I’ve opted to save the rpm in S3 and then add it into kops with this in the instance groups:

spec:
  additionalUserData:
  - content: |
      bootcmd:
        - mkdir -p /var/cache/nodeup/packages
        - aws s3 cp s3://<my-s3-bucket>/container-selinux /var/cache/nodeup/packages/container-selinux
    name: workaround-container-selinux
    type: text/cloud-config

Then you just need to sort out the bucket policy and iam privileges for kops to read from the bucket. This is in an AWS environment obviously, I’m sure there are similar approaches for the other cloud platforms.

OK so looks like we’ll be doing 1.13.2 this morning. I’d also really prefer to get away from the OS packaging (towards “tar.gz” installation) as it seems to be introducing more problems than it solves.

For 2.68.1 -> 2.107.3: We try not to make potentially breaking changes once we have released the 1.x.0 of kops. But we do so for security fixes etc. So we can look at getting it into 1.14.0 (which hasn’t quite released yet). But is it a security fix (in which case we would get it into 1.13.0)?

We’re working on getting a 1.13/1.14 cut with these fixes asap.

You’ll either need to build and deploy your own version of kops (including protokube and kubeup), a workaround as suggested above (you can probably utilize a hook to automate it https://github.com/kubernetes/kops/blob/master/docs/cluster_spec.md#hooks) or wait for a release which we’re actively working on getting out asap!

Here’s the changelog, looks like there’s not a strict security fix vs feature distinction, so we should probably shouldn’t introduce the new version in kops 1.13:

* Fri Aug 02 2019 Jindrich Novy <jnovy@redhat.com> - 2:2.107-3
- use 2.107 in RHEL7u7
- add build.sh script

* Thu Jul 11 2019 Lokesh Mandvekar <lsm5@redhat.com> - 2:2.107-2
- Resolves: #1626215

* Mon Jun 24 2019 Lokesh Mandvekar <lsm5@redhat.com> - 2:2.107-1
- bump to v2.107

* Tue Apr 23 2019 Lokesh Mandvekar <lsm5@redhat.com> - 2:2.99-1
- built commit b13d03b

* Tue Apr 02 2019 Frantisek Kluknavsky <fkluknav@redhat.com> - 2:2.95-2
- rebase

* Thu Feb 28 2019 Frantisek Kluknavsky <fkluknav@redhat.com> - 2:2.84-2
- rebase

* Tue Jan 08 2019 Frantisek Kluknavsky <fkluknav@redhat.com> - 2.77-1
- backported fixes from upstream

* Mon Nov 12 2018 Dan Walsh <dwalsh@fedoraproject.org> - 2.76-1
- Allow containers to use fuse file systems by default
- Allow containers to sendto dgram socket of container runtimes
- Needed to run container runtimes in notify socket unit files.
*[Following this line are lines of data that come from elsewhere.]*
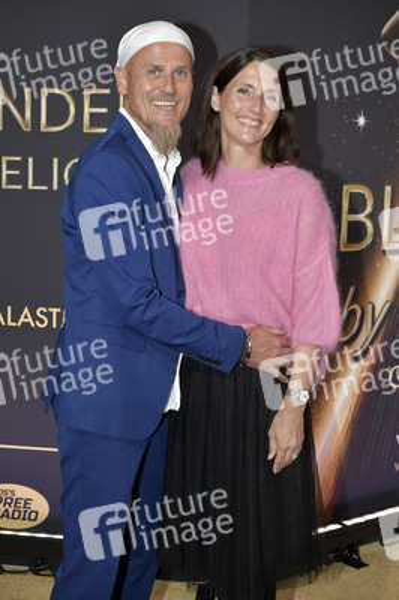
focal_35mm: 56
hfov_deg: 24.2
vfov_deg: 35.7
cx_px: 200
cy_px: 300
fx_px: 933
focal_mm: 56
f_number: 6.3
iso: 1250
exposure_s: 1/250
* Fri Oct 19 2018 Dan Walsh <dwalsh@fedoraproject.org> - 2.74-1
- Allow containers to setexec themselves

* Tue Sep 18 2018 Frantisek Kluknavsky <fkluknav@redhat.com> - 2:2.73-3
- tweak macro for fedora - applies to rhel8 as well

* Mon Sep 17 2018 Frantisek Kluknavsky <fkluknav@redhat.com> - 2:2.73-2
- moved changelog entries:
- Define spc_t as a container_domain, so that container_runtime will transition
to spc_t even when setup with nosuid.
- Allow container_runtimes to setattr on callers fifo_files
- Fix restorecon to not error on missing directory

* Thu Sep 06 2018 Dan Walsh <dwalsh@fedoraproject.org> - 2.69-3
- Make sure we pull in the latest selinux-policy

* Wed Jul 25 2018 Dan Walsh <dwalsh@fedoraproject.org> - 2.69-2
- Add map support to container-selinux for RHEL 7.5
- Dontudit attempts to write to kernel_sysctl_t

This workaround no longer works. As of today http://mirror.centos.org/centos/7.6.1810/ has been deprecated. This also breaks the fix that went in kops 1.13.1: https://github.com/kubernetes/kops/pull/7609

As a workaround you can use http://vault.centos.org/7.6.1810/extras/x86_64/Packages/container-selinux-2.68-1.el7.noarch.rpm

But really contianer-selinux needsto be updated to http://mirror.centos.org/centos/7/extras/x86_64/Packages/container-selinux-2.107-3.el7.noarch.rpm along with associated dependencies

Indeed, hooks won’t work. We figured that out the exact same time as @alexinthesky 😂

Then we switched for the Debian AMI to avoid further damage by dying spot instances. kope.io/k8s-1.14-debian-stretch-amd64-hvm-ebs-2019-08-16

Now that #7609 is merged how would I be able to leverage this change? Do I have to wait for a new kops release or how is nodeup released?

@rdjy Thanks for the answer, it did the trick for us.